Главная

Мелочь и жизни

Изнанка парламентаризма
Баба Франка

Три месяца она выходила к металлическим ограждениям на улице Банковой, перед зданием Администрации президента; справа - парламентские комитеты, слева - парадный вход Конституционного суда. От рассвета до позднего вечера, с интервалом в полчаса - под снегом, дождем, солнцем, под насмешкой прохаживающихся за кордоном постовых - она выкрикивала свои требования во все три стороны поочередно.

В начале мая, когда улицу заняли вереницы депутатских лимузинов, ее в первый раз выпихнули с пятачка перед заграждениями. На это место тоже встало колесное лакированное чудище. Потом ее гнали каждый день - давали пару минут на отчаянный горловой крик в пустынную площадь перед президентской твердыней, а затем выпихивали толчками и окриками. Порвали плакатики-прошения, написанные от руки на выцветших клочках картона, налепленные скотчем вдоль длинных кордонов.

В последний раз, когда постовые спрятались от предгрозовой духоты майского дня, она не удержалась и, взявшись за край, с усилием раздвинула заграждение на стыке металлических секций. Железо протяжно простонало об асфальт, и она, наконец, прошла несколько шагов туда, куда не смогла ни на сантиметр приблизиться за месяцы своих жалоб.

Два крупнотелых охранника в отутюженной форме подхватили ее под руки и умелым ленивым движением стукнули о железный парапет. Затем быстро и без труда потащили обмякшее, грязное, нелепо одетое тело, выкинули его за углом, на землю, около старого каштана и ярких баков для мусора. Сплюнув, брезгливо вытерли руки казенными носовичками и закурили со скучающими здоровяками-шоферами.

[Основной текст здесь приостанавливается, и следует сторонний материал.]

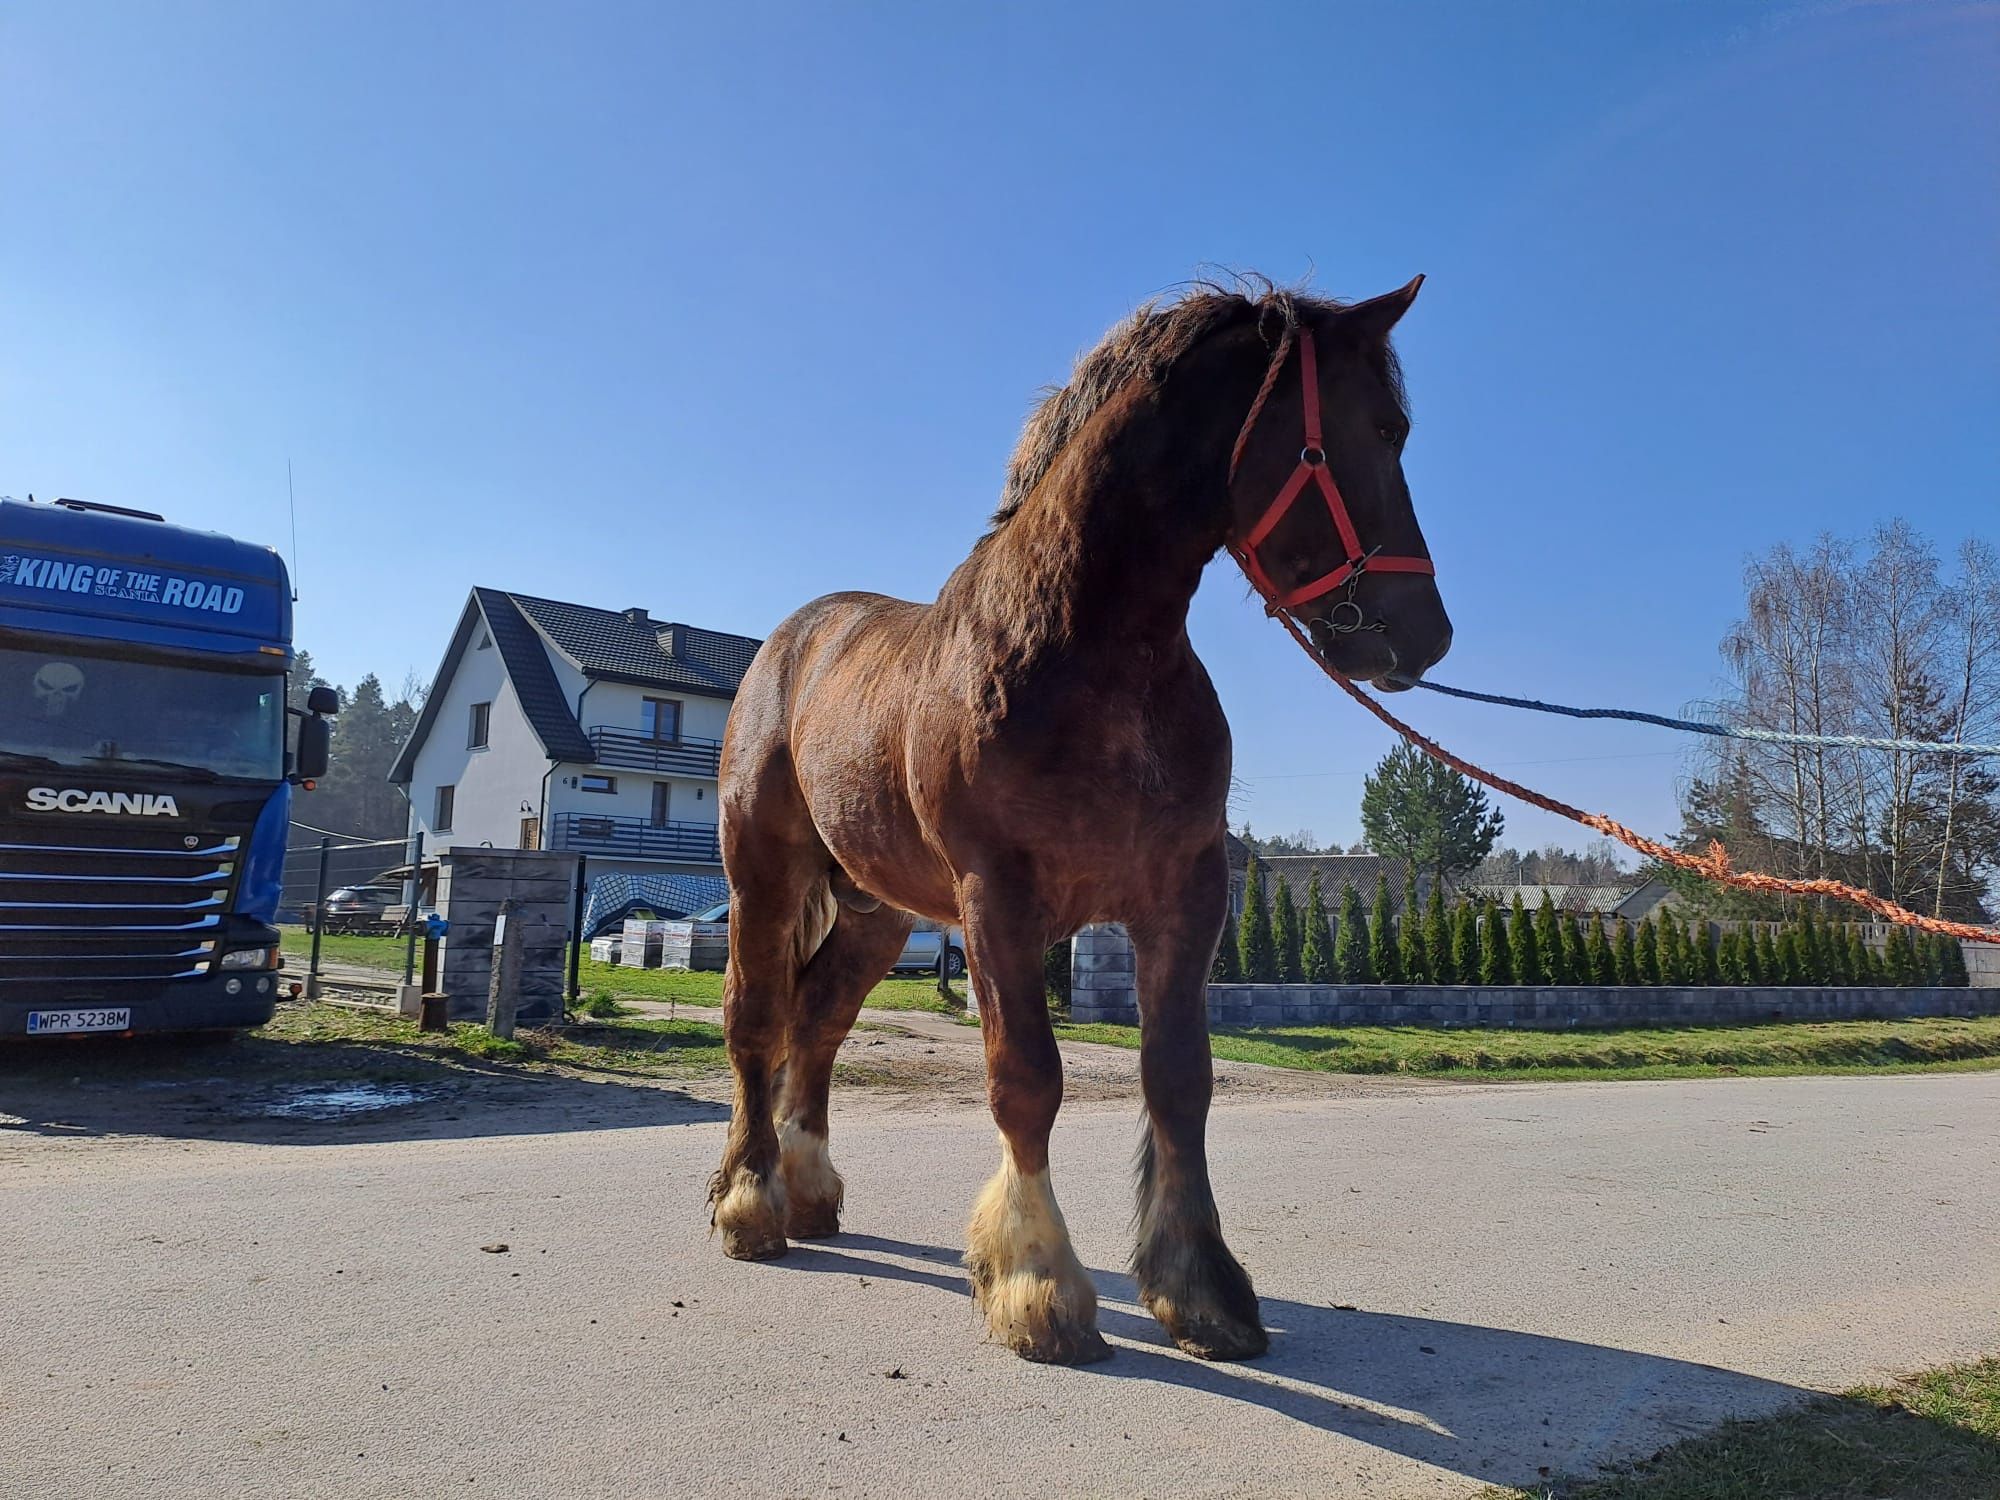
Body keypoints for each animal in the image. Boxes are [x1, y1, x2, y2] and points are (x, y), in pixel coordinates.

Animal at [708, 276, 1456, 1368]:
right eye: (1383, 426)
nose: (1423, 635)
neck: (1084, 652)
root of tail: (791, 641)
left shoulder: (1184, 893)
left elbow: (1178, 1078)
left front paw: (1200, 1290)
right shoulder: (997, 902)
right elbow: (1026, 1077)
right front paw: (1038, 1287)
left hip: (878, 914)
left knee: (818, 1024)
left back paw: (807, 1191)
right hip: (765, 880)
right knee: (756, 1021)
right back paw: (751, 1202)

Через час они же сказали «Скорой» ее всем известное имя – баба Франка.

Ходоки

Комитеты парламента на Садовой улице похожи на кафкианский замок. Они помещаются в нескольких зданиях разной этажности и разного времени постройки, окруженные пристройками, отгороженные бетонным кружевом заборов, внутренних двориков с постами охраны.

Запредельный мир власти. Его путанные чертоги: бумажные цеха и заседательские штольни. Они совершенно недоступны для тех, кто пришел сюда за бумажной справедливостью. Они беспощадны ко всему слабому, что копошится у этих, торжественно-мертвых стен.

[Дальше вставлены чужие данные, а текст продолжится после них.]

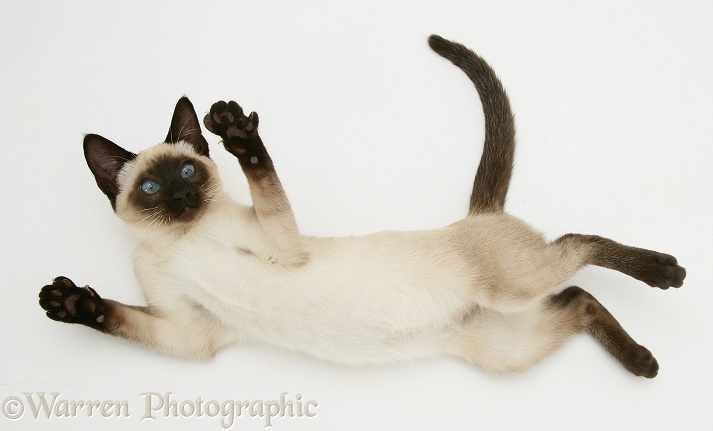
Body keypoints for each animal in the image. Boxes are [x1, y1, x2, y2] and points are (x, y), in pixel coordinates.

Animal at [39, 34, 684, 378]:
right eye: (150, 189)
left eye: (188, 171)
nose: (179, 197)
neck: (180, 243)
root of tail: (477, 218)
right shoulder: (192, 334)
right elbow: (119, 317)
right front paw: (70, 303)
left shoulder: (283, 249)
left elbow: (261, 170)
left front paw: (237, 132)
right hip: (504, 345)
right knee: (577, 295)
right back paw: (643, 362)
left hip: (513, 289)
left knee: (581, 244)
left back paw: (667, 274)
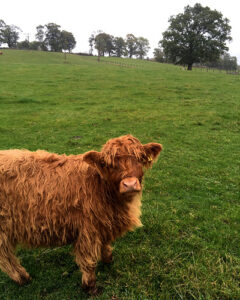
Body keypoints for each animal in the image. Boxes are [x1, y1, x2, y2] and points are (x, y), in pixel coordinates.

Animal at [0, 135, 162, 294]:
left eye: (140, 158)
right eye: (109, 164)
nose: (129, 184)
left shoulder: (103, 224)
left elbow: (105, 244)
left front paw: (108, 259)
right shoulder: (87, 230)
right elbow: (88, 260)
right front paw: (90, 286)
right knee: (5, 257)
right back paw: (22, 277)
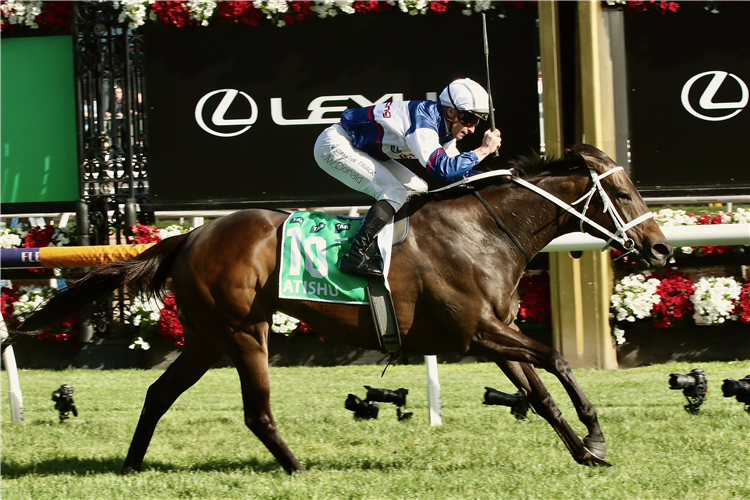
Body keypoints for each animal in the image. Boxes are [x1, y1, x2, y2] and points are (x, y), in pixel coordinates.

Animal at [2, 146, 676, 476]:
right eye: (621, 193)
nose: (661, 249)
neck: (485, 228)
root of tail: (188, 236)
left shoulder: (495, 331)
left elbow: (538, 393)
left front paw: (586, 451)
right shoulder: (476, 334)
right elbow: (557, 358)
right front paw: (595, 433)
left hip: (205, 339)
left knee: (157, 395)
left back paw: (132, 465)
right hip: (244, 334)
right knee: (256, 412)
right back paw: (296, 468)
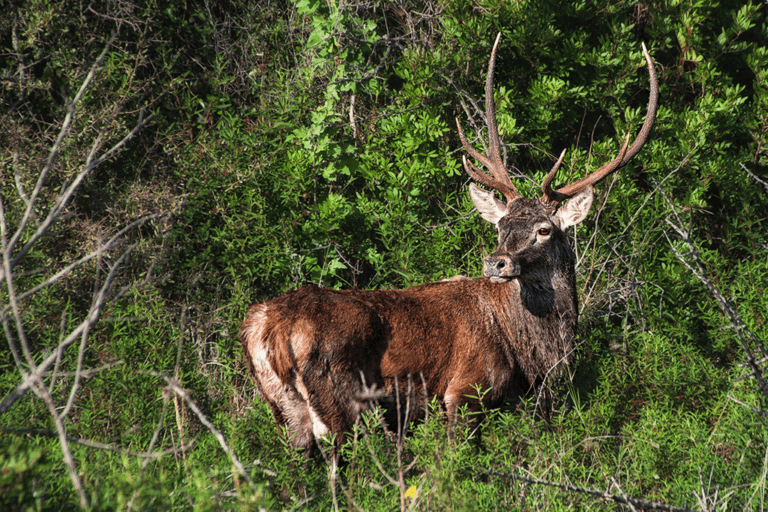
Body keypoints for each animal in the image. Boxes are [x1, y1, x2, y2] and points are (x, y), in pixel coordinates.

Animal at [240, 35, 658, 452]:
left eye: (544, 229)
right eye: (501, 224)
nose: (496, 262)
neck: (533, 357)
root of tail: (266, 331)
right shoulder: (467, 387)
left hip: (283, 407)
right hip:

Ходоки дежурят на парламентских проходных, занимают внутренние телефоны парламентского бюро пропусков. Все разные, и все напоминают друг друга - нищетой, нуждой, горем в виде проблем. Они приехали из провинции, со всей страны. Кто-то - только недавно, а кто-то - давным-давно, целую вечность унижения назад. Но даже последние в своем большинстве ни разу не были по ту сторону парламентских заборов.

Большая часть их дня состоит из телефонных разговоров по своему делу. Ходоки звонят в десятки властных инстанций. Им хамят секретарши и клерки, их отсылают к новым фамилиям, именам-отчествам, разнообразным диковинным должностям. Они пытаются зацепиться, нащупать самый малый плацдарм человечности, понимания, деятельного сочувствия на той стороне провода. И, получив пустое, дармовое обещание, закрывают глаза, забывшись от дурманящей дозы надежды.

Они рассказывают свои истории наизусть, слово в слово, десятки раз на день. Манера их разговора может быть разной -униженной, жалобной, подчеркнуто-просительной, или с отчаянным гонором, апелляцией к нормам законодательства, писанным демократическим правам гражданина и человека, конституции, и прочей пустой ерунде. В перерыве между звонками эти люди вслух повторяют свои никому не нужные жалобы. Пытаются составить физический портрет телефонных собеседников - чванливых офисных теток и ласковых бюрократов. Охотно делятся унижением и возмущением, сравнивают свое горе с горем соседа, иногда склочно бранятся между собой, потешая скучающую охрану.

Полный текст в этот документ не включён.